Ten Monteverde ready to join family business as a director
After graduating with a film degree, Magna Cum Laude, from the prestigious New York University, Kristen “Ten” Monteverde is ready to join the family business but wants to make a name for herself as a director.
It’s a bit different route from the producer’s path of her grandmother, Regal Entertainment matriarch Mother Lily Monteverde, and her father, Reality MM Studios producer Dondon Monteverde.
Ten is currently in the US and “navigating post-college life,” but she’s looking forward to coming home soon to dive into the industry.
“I know that there’s a lot that I want to do at home. There’s still so many stories that I want to write and put on the big screen one day that take place in the Philippines, and there’s a lot of people that I want to work with there,” she recently said during a Zoom interview.
“Back home is where I want to develop my voice the most. That’s very important to me. So, I will be living in the Philippines for now. That’s what I have planned.
“Of course, if an opportunity presents itself, I don’t want it to just be like one or the other. I also want to be working in the US simultaneously. Hopefully, that’s the dream where I can work in both places and afford to do that.”
It was probably expected and logical of Ten to go into filmmaking given how she grew up exposed to the entertainment industry. However, she did try other fields of creative expression. In fact, she wanted to become a painter at first.
When she decided to study abroad, she first enrolled at the Parsons School of Design before eventually transferring to New York University’s Tisch School of the Arts.
“I think naturally for me, it was a matter of finding who I was outside of my family. In that case, I was drawn towards other media at first,” she explained.

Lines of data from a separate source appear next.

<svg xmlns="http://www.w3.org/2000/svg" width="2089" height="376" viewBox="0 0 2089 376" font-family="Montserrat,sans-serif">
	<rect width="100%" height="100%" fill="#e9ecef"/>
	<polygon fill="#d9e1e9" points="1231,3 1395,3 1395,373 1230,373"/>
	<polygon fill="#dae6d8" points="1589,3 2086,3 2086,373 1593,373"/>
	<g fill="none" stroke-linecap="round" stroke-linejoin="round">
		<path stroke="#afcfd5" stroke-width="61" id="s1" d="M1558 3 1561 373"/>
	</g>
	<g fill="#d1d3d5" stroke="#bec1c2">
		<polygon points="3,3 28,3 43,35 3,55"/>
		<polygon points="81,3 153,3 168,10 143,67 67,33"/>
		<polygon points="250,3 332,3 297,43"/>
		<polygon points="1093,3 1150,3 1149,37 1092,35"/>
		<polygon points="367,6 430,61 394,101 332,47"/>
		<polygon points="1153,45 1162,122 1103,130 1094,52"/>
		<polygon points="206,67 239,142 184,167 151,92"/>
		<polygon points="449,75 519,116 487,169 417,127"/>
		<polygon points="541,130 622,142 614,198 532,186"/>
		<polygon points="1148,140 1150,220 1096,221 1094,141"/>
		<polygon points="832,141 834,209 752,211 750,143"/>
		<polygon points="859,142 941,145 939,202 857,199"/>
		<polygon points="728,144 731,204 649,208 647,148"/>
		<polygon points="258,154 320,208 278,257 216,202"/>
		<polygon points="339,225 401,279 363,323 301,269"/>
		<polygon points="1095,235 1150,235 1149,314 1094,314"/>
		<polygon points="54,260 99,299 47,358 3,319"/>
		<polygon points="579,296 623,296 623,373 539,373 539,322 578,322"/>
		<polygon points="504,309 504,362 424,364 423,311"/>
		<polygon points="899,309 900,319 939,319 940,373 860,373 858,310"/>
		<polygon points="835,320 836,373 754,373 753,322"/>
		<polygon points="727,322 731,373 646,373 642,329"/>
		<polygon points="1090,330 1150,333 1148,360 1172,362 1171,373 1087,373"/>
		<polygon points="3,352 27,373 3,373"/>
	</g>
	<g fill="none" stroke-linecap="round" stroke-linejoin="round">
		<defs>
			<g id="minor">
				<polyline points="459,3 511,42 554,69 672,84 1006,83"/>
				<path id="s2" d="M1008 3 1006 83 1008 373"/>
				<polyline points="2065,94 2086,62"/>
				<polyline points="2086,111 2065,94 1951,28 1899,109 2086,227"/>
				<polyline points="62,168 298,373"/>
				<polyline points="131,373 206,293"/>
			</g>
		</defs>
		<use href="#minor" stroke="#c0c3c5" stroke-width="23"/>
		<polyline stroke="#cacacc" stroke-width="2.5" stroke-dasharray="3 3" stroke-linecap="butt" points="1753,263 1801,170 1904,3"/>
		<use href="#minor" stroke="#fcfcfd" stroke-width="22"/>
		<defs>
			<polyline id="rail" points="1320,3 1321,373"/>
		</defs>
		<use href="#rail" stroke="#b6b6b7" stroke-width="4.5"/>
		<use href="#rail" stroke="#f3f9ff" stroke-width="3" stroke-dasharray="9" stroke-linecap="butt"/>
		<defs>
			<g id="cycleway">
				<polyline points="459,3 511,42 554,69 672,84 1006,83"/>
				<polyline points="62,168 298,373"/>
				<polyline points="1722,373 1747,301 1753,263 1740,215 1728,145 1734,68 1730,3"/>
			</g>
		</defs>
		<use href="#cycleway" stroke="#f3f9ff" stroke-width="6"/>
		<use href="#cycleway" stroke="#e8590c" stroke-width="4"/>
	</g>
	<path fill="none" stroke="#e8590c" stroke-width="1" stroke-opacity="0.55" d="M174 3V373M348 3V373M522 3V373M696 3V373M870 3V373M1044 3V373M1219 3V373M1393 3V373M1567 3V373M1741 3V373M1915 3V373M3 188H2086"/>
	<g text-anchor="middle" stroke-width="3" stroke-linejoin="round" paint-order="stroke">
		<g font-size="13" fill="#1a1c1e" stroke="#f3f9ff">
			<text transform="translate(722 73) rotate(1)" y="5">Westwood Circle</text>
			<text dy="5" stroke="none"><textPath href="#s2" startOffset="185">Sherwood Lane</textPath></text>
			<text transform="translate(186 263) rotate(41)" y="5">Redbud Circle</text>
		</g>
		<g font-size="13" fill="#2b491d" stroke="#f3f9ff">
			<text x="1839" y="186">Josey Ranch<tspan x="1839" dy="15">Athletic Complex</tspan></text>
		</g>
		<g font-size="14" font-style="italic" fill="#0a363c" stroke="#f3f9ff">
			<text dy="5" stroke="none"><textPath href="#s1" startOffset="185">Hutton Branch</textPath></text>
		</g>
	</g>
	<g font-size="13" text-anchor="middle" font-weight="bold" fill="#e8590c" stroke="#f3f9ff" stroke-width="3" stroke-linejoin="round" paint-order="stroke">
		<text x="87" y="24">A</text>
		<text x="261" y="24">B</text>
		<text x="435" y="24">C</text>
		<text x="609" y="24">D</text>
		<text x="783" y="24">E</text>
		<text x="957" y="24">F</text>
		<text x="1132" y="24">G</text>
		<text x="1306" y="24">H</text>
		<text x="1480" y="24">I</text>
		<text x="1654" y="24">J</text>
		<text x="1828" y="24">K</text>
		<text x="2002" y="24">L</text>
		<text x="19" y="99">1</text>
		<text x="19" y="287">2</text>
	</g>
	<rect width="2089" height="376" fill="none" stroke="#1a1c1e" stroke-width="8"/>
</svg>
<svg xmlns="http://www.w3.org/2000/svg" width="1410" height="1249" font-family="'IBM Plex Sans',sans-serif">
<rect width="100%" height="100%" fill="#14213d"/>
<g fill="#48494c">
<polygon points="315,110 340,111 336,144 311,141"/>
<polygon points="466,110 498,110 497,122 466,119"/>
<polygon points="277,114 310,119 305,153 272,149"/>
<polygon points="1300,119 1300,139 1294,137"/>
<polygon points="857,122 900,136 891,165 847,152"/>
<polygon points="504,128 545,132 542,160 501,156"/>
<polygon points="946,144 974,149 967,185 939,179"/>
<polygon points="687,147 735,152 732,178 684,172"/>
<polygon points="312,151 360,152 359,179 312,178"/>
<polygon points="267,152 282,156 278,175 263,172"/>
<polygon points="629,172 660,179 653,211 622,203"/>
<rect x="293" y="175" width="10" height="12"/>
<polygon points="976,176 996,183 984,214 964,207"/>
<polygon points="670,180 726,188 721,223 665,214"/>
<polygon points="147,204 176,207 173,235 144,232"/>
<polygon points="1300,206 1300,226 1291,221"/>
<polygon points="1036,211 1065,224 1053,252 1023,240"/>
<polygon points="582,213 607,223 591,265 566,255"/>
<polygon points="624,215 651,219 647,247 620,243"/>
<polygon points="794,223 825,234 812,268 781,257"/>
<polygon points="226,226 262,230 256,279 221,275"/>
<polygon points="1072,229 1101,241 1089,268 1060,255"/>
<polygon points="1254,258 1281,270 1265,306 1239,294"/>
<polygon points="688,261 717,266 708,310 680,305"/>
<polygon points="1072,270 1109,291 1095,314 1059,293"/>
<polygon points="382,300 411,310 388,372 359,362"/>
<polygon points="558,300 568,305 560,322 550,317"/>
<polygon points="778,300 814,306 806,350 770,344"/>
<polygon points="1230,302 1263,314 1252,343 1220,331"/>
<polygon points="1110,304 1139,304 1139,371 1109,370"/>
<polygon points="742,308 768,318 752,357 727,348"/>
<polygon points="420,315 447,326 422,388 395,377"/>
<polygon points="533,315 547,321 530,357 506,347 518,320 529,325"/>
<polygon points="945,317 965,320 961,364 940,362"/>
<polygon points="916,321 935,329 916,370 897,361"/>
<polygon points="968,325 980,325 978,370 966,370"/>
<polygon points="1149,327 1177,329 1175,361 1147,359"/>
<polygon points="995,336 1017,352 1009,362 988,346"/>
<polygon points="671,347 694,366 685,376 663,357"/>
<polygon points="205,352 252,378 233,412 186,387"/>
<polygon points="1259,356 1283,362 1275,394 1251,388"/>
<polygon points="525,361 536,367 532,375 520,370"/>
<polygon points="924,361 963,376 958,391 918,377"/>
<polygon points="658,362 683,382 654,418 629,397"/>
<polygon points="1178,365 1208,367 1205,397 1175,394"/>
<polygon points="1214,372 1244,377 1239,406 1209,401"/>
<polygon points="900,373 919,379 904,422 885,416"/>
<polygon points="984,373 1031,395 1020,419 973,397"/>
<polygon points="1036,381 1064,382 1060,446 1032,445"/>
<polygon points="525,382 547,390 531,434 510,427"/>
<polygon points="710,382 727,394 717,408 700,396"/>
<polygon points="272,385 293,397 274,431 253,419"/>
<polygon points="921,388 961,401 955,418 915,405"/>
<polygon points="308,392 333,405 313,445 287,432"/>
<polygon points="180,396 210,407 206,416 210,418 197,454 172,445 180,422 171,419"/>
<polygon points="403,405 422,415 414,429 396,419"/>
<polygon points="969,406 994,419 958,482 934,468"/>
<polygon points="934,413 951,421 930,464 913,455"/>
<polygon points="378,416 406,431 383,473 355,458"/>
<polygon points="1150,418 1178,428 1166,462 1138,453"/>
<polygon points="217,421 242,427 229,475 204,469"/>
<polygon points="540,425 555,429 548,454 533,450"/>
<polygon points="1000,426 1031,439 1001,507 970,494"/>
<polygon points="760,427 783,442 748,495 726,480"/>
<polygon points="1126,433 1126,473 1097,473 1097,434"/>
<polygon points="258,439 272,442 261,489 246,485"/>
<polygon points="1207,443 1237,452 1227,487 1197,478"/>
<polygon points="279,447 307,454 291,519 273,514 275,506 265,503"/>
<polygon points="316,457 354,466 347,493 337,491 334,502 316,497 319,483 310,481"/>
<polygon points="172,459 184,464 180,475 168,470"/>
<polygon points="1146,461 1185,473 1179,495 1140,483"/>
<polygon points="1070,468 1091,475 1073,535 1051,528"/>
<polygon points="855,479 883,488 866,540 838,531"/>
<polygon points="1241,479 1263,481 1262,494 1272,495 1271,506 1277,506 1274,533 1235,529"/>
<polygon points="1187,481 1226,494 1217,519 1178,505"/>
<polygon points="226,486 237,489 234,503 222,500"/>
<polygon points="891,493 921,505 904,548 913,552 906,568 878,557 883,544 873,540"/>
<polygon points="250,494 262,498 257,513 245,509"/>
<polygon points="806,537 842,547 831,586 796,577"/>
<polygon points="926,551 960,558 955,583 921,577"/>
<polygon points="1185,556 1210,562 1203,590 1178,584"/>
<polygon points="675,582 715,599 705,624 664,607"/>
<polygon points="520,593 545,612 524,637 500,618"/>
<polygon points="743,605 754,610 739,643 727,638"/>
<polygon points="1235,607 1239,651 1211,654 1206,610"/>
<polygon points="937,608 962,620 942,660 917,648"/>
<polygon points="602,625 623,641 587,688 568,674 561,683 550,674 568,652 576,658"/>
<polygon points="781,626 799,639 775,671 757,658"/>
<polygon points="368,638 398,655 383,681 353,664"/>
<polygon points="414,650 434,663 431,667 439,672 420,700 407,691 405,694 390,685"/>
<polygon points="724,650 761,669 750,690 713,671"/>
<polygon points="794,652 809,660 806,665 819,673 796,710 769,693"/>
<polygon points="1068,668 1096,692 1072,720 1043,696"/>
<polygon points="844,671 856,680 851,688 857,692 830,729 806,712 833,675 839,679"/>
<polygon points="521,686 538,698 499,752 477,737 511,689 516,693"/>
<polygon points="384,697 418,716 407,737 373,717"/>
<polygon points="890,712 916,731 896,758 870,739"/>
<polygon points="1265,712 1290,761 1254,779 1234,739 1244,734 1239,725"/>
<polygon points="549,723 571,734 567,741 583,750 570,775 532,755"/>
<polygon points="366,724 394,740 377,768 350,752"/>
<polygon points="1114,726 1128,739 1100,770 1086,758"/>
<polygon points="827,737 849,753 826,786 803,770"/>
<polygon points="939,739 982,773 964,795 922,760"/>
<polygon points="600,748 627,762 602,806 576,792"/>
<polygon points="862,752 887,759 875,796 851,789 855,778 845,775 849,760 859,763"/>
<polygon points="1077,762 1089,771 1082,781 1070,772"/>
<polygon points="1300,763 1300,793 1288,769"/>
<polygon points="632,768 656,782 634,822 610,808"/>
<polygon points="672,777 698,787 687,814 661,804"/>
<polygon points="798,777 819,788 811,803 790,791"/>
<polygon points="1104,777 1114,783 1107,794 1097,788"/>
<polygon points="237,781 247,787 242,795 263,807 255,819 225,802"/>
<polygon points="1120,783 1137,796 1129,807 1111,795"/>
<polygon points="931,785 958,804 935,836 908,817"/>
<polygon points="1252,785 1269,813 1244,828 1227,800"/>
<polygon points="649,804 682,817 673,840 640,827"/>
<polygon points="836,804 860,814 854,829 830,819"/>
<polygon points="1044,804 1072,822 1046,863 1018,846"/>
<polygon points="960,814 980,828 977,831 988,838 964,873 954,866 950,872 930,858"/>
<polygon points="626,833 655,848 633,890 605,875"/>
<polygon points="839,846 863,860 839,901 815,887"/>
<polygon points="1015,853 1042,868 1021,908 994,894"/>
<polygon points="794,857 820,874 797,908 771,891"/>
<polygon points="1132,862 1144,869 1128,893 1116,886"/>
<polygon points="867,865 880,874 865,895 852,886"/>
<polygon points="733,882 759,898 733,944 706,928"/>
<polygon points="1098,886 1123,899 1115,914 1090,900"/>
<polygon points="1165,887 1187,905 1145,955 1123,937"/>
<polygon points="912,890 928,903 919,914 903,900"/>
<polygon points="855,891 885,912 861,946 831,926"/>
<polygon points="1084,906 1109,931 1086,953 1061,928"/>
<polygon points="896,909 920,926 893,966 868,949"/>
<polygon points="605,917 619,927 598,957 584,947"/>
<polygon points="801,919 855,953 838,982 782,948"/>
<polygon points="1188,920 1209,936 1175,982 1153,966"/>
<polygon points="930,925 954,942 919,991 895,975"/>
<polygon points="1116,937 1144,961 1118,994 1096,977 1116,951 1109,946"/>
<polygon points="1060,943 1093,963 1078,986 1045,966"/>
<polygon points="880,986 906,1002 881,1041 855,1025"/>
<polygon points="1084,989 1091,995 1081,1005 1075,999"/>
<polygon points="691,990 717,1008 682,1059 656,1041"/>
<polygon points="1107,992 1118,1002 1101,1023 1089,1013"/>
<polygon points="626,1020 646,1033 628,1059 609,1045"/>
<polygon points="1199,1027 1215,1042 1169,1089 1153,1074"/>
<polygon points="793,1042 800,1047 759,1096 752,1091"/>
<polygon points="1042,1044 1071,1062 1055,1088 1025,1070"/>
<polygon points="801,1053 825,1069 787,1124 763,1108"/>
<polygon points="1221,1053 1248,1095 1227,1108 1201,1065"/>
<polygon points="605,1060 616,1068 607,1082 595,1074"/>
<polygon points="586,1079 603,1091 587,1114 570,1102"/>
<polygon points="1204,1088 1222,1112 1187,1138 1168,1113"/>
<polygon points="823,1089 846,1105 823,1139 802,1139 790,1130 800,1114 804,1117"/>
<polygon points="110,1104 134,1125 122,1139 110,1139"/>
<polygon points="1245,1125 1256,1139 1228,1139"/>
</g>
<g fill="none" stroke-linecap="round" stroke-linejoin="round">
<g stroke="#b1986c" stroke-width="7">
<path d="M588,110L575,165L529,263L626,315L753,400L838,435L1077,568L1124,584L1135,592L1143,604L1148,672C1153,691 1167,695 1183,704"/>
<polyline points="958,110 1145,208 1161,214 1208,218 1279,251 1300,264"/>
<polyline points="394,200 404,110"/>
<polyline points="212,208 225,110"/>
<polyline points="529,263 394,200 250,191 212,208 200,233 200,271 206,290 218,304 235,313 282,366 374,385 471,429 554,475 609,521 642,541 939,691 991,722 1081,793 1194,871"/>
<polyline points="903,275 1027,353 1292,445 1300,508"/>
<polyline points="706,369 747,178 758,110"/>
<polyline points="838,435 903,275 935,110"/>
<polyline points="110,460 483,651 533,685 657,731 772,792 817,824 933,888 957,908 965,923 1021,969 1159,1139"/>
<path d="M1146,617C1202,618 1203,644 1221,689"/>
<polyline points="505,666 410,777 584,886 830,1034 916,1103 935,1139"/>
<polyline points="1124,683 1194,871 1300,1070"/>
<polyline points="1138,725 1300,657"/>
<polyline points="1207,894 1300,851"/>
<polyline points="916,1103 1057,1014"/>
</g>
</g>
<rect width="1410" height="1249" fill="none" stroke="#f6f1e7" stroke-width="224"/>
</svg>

“But, I think, I was always a creative person and from the very beginning, growing up, it was solidified for me that I would eventually end up as a creative and doing something in the arts.”
Admittedly, it wasn’t until after freshman year of college that it was clear to her that filmmaking was the career she wished to pursue. It was because in New York, she got to see more movies and “totally fell in love with the film language.”
She would find inspiration in the works of Japanese animator Hayao Miyazaki, French director Agnes Varda, writer-director Celine Sciamma, English filmmaker Edgar Wright and even the Coen Brothers (Joel and Ethan).
“I realize it’s unlike any other medium I’ve actually explored and it just made the most sense to me,” she said.
“I wanted more out of trying to help tell stories and I could do that best with a moving camera. That was what I attracted to the most. It’s definitely a plus that my family has already exposed me to that world from a very young age. It was definitely like an advantage being able to be on set and witness all professionals doing what they do best… and I feel like that really equipped me for when I decided I was going to go to film school,” further shared Ten, who was also heavily influenced by the work of her father’s bestfriend and business partner, direk Erik Matti.
“The longer I thought about all the stories I wanted to tell and how I wanted to tell it, and so I, you know, jumped in, I decided not to like run away from that.”
Her family naturally welcomed her decision. The first person she mentioned it to was her dad.
“Even before I left the Philippines and moved to New York, he was the first one who found out I got into Parsons. He was very happy. There wasn’t any like pressure whatsoever about carrying on, like, our family business necessarily.
“But, of course, there was joy in the fact that I found the thing that I love and there’s someone to uphold the family name and carry on that legacy. Not necessarily meaning that I would take over one day, but more in the fact that there’s a director in the family.”
Her father’s reaction led her to also tell her lola, Mother Lily, about it.
“And she was very, very happy,” she recalled. “She wants me to be making films in the Philippines of course. But she was very, very supportive also of me exploring what’s outside of it, and not being limited to just that because I was in New York and she also did a lot of travelling when she was younger and explored the world. So she’s very happy.”
When asked about her dad’s advice to her, she said he has always been pragmatic, offering both the upsides and downsides of joining the industry. “He’s always been realistic about what it’s like now, and trying to navigate and adapt to all the changes with streaming especially. And how we can move forward with that and just yeah, the reality of the whole industry now as a whole.”
“It’s never necessarily been like negative. I think it’s a matter of really like proving myself and working hard and making sure that I established myself as my own person outside of their achievements because I will always be in proximity with their achievements and their work that they’ve done as producers.
“For me, it’s really important to develop my own voice and make sure that I study hard and I make sure that I’m creative enough and work hard enough to place myself and root myself into this industry by myself, too.”
Now that she’s returning home, The STAR asked which film production company is she joining — her grandmother or father’s? She said she’s keeping her options open.
“You know what? We’ve definitely been in talks about a collaboration between the two, which is so exciting,” she said. “I feel like it doesn’t have to be so cut and dry where it’s one or the other. But yeah, I think I’m going to collaborate with both.”
But first, Ten has to earn their approval. There’s no skipping the pitching process just because she’s a Monteverde. “If it comes to it, if I were to create a film and they wanted to produce it, who knows? I would still have to pitch it to them and see if they like it.”
Meantime, Ten had just gotten her feet wet by directing singer-actor JK Labajo’s music video for his latest song release, Gabi.